The convolution of two functions is the integral, over all shifts, of the product of one function with a reflected and translated copy of the other; it measures the overlap of the two functions as one slides across the other.

Scope

This topic covers the definition of the convolution integral and its discrete analogue, algebraic properties such as commutativity, associativity, and distributivity, the convolution theorem linking it to multiplication under integral transforms, the role of the identity element as a delta function, smoothing by mollifiers, and its appearance as the response of linear time-invariant systems.

Core questions

  • What does convolving two functions compute?
  • What algebraic properties does the operation have?
  • How does the convolution theorem connect it to integral transforms?
  • Why is convolution the natural model for linear time-invariant systems?

Key theories

Convolution theorem
Under the Fourier or Laplace transform, convolution corresponds to ordinary multiplication, which is why transforms reduce convolution-based problems to algebra.
Linear time-invariant systems
Any linear time-invariant system acts on its input by convolution with its impulse response, so the impulse response fully characterizes the system's behavior.
Approximate identities and smoothing
Convolving a function with a concentrated, integrable kernel smooths it while approaching the original as the kernel sharpens, the basis of mollification and regularization.

Clinical relevance

Convolution models filtering and blurring in signal and image processing, the response of physical systems through their impulse response, probability through the distribution of sums of independent random variables, and the convolutional layers at the core of modern neural networks.

History

The convolution integral appeared in eighteenth- and nineteenth-century work on superposition and in Volterra's integral equations.
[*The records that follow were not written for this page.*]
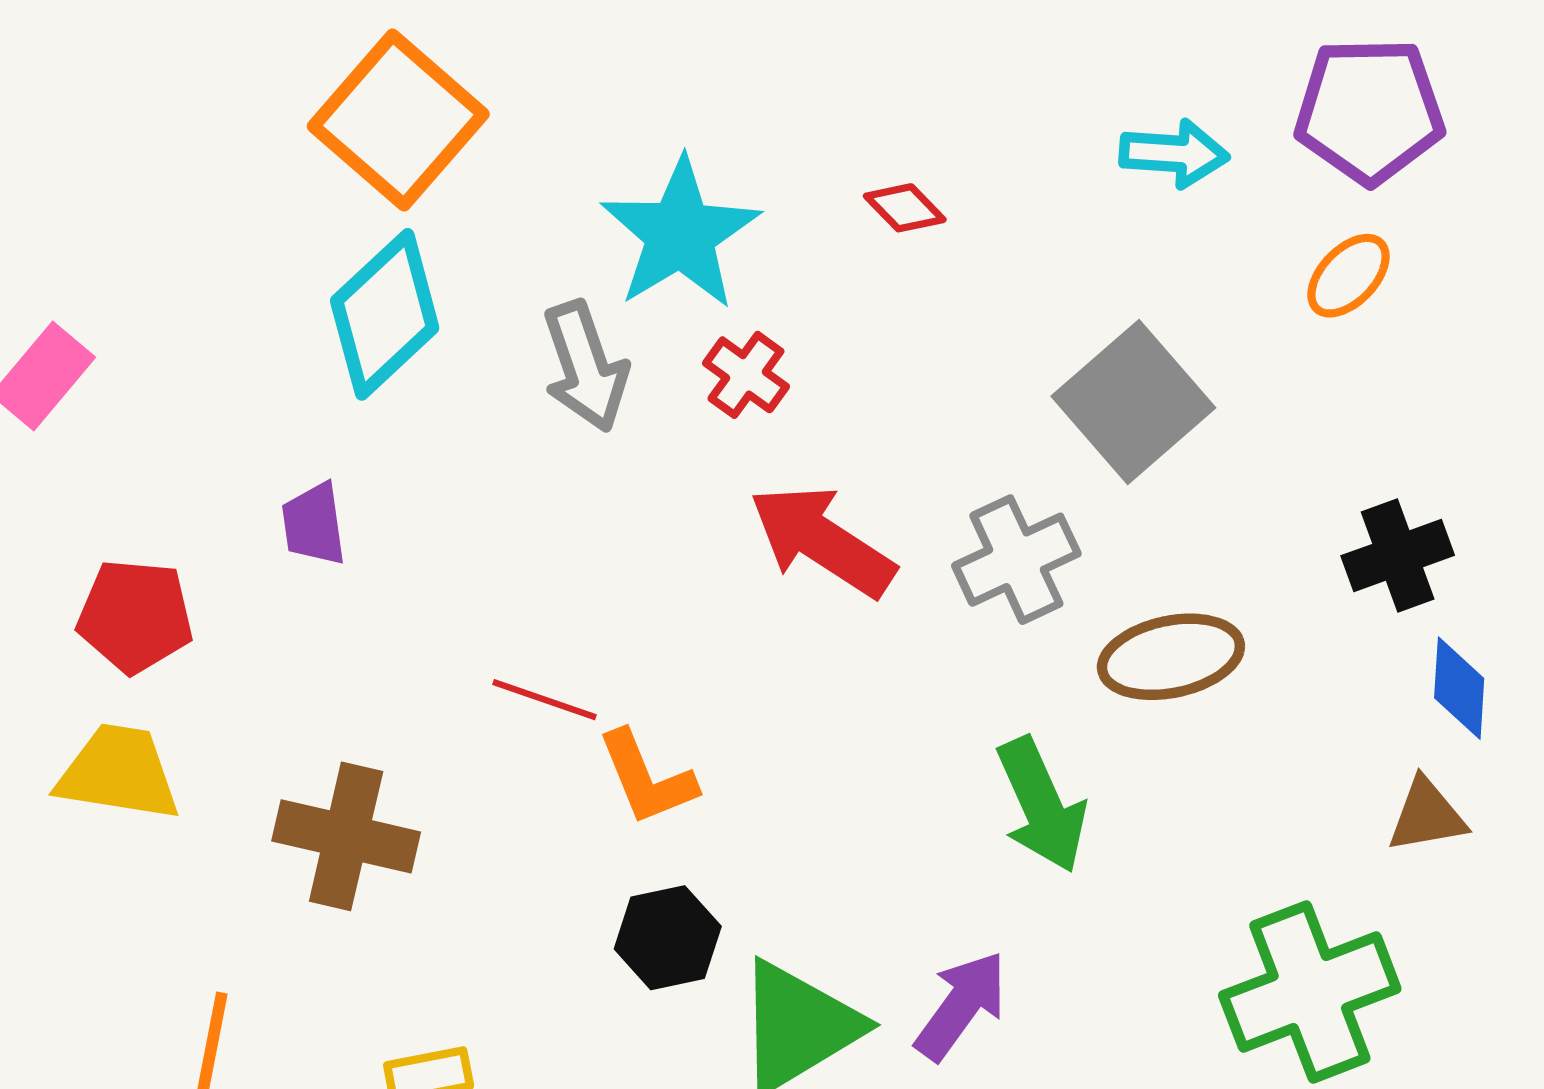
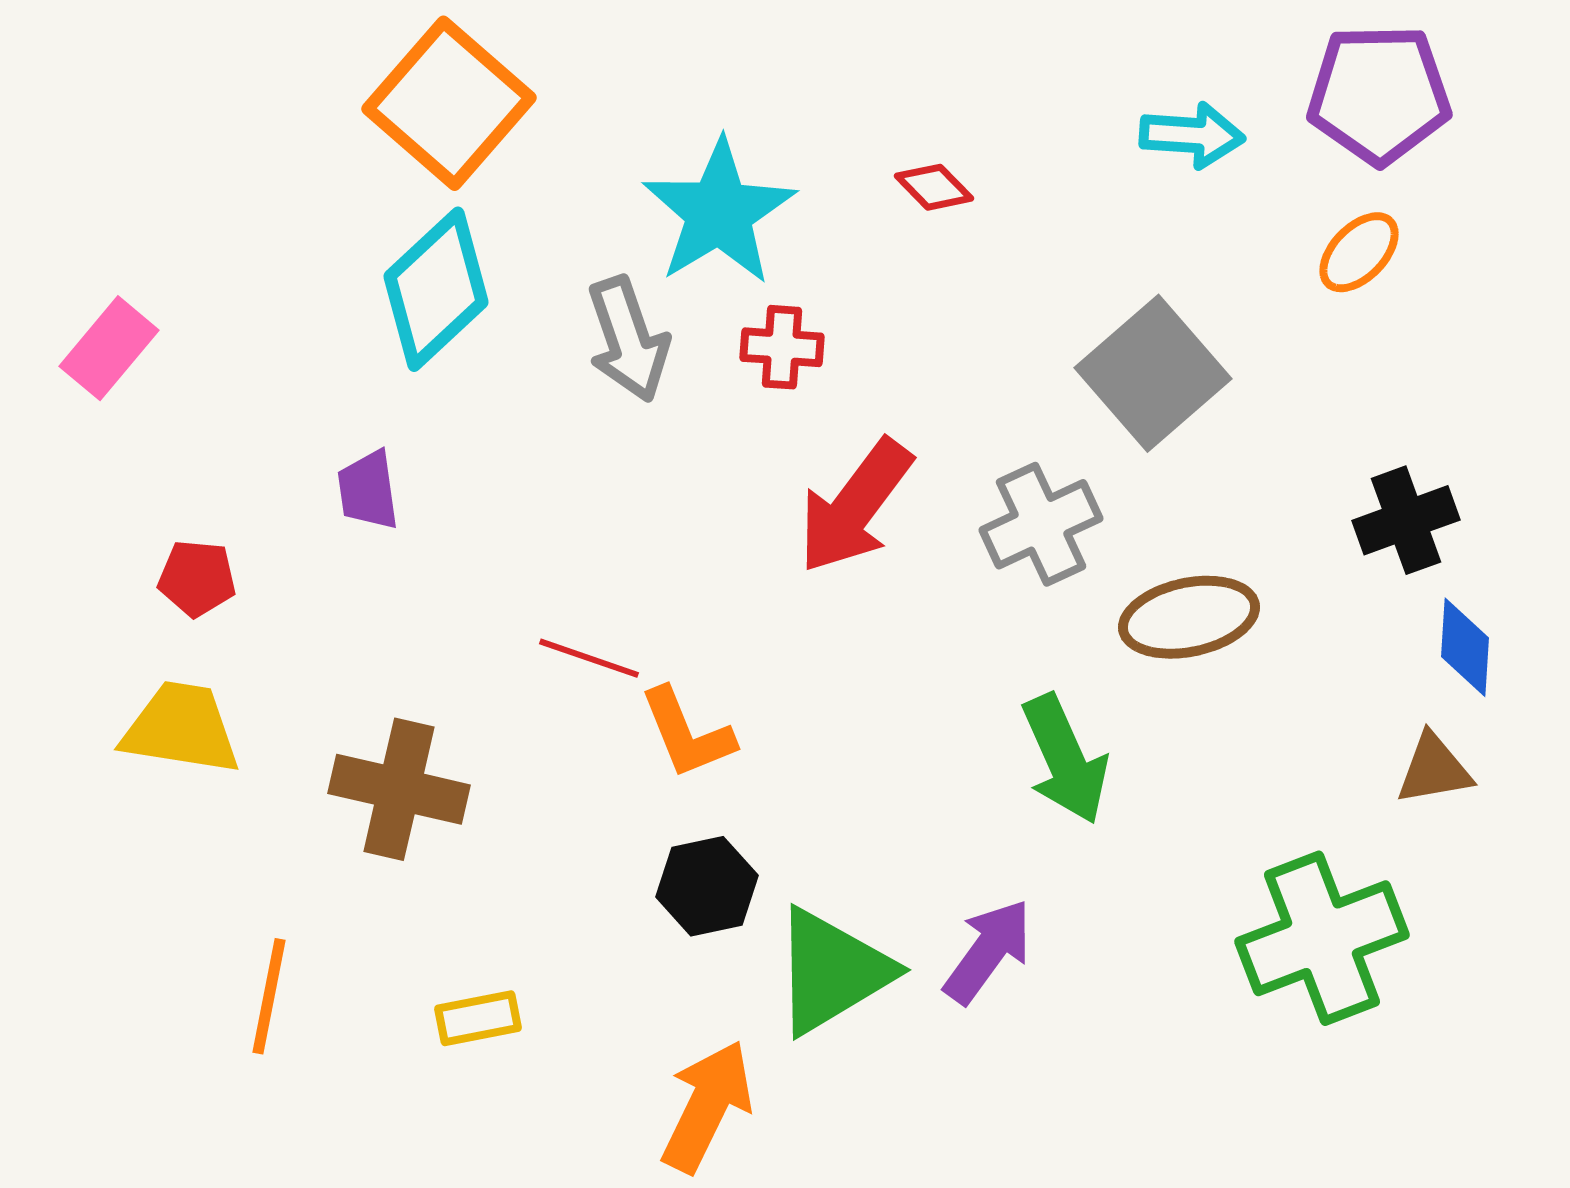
red cross: (746, 375) -> (782, 347), turned -32
red arrow: (822, 541) -> (855, 506), turned -86
red pentagon: (135, 616) -> (197, 578), size x0.7

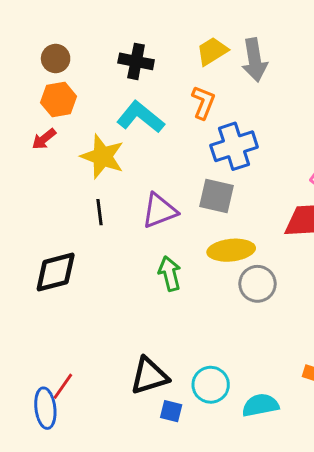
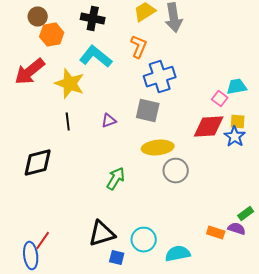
orange hexagon: (59, 99) -> (52, 35), moved
red arrow: (44, 139) -> (30, 72), size x1.8
purple triangle: (159, 211) -> (109, 121), size x0.6
green arrow: (170, 274) -> (116, 179), moved, turned 45

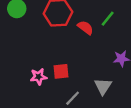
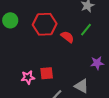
gray triangle: (103, 86) -> (81, 86), turned -35

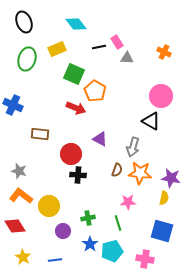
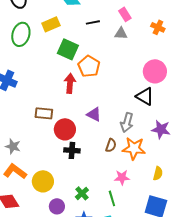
pink rectangle: (117, 42) -> (125, 14), moved
red arrow: (76, 108) -> (70, 83), turned -108
brown rectangle: (40, 134) -> (44, 113), moved
purple star: (171, 178) -> (161, 129), moved
green cross: (88, 218) -> (82, 193), turned -32

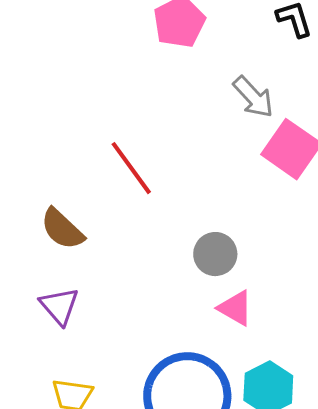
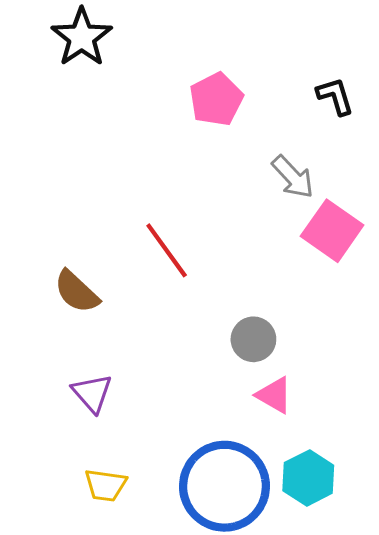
brown semicircle: (62, 229) -> (77, 292), moved

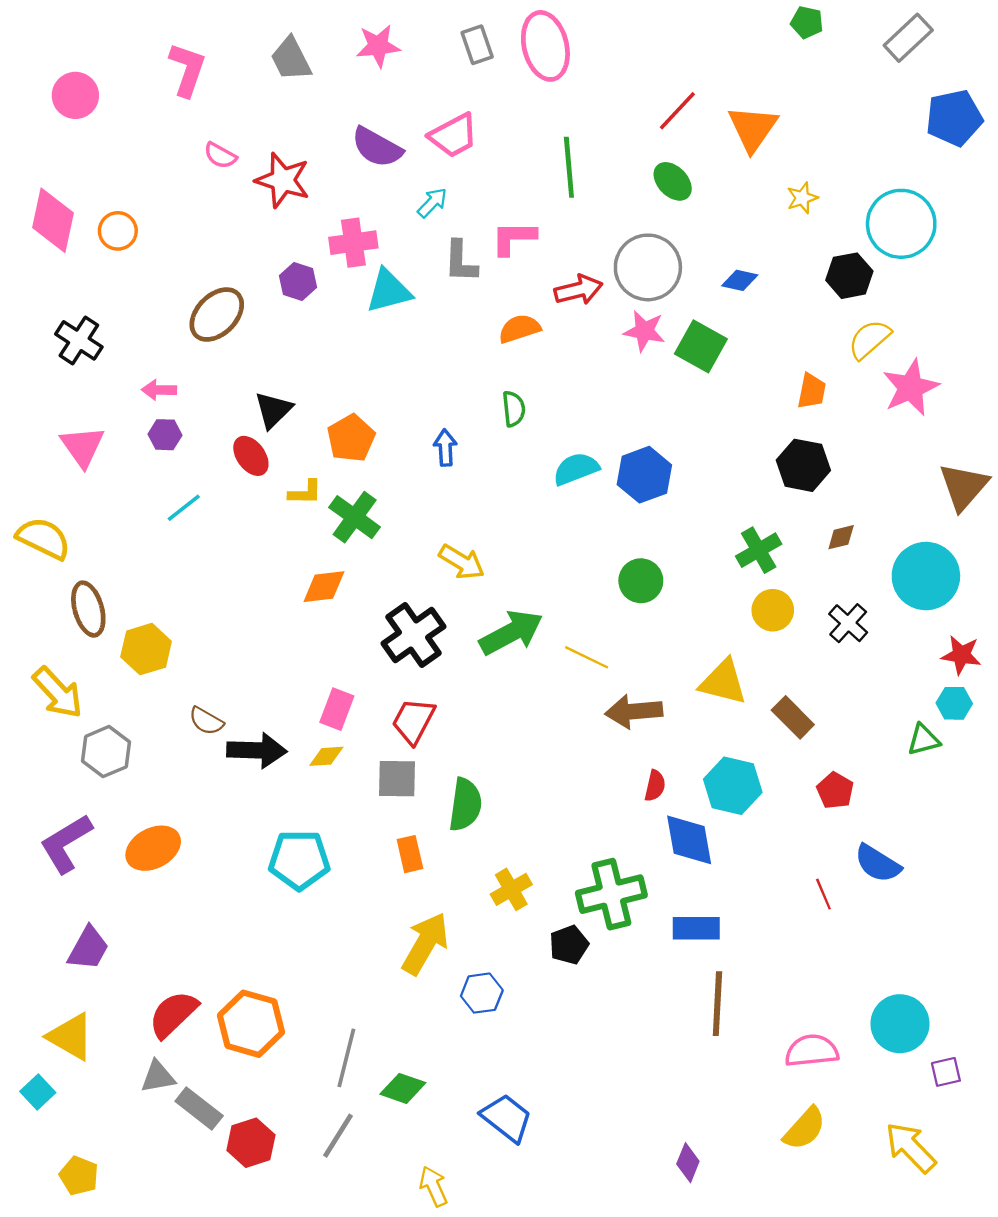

Its central role crystallized with the operational calculus and the systematic theory of linear systems in the twentieth century, where the convolution theorem made it indispensable.

Key figures

  • Joseph Fourier
  • Vito Volterra
  • Norbert Wiener
  • Ronald Bracewell

Related topics

Seminal works

  • folland1992
  • bracewell2000

Frequently asked questions

What is an intuitive picture of convolution?
Think of sliding one function across another and, at each position, multiplying them point by point and adding up the result. The output measures how much the two overlap as a function of the shift, which is why it captures smoothing and the response of systems.
Why does convolution become multiplication after a transform?
Integral transforms express functions as combinations of exponentials, and convolution acts on each exponential component independently by scaling it. Because the transform separates these components, the combined effect is simple pointwise multiplication in the transform domain.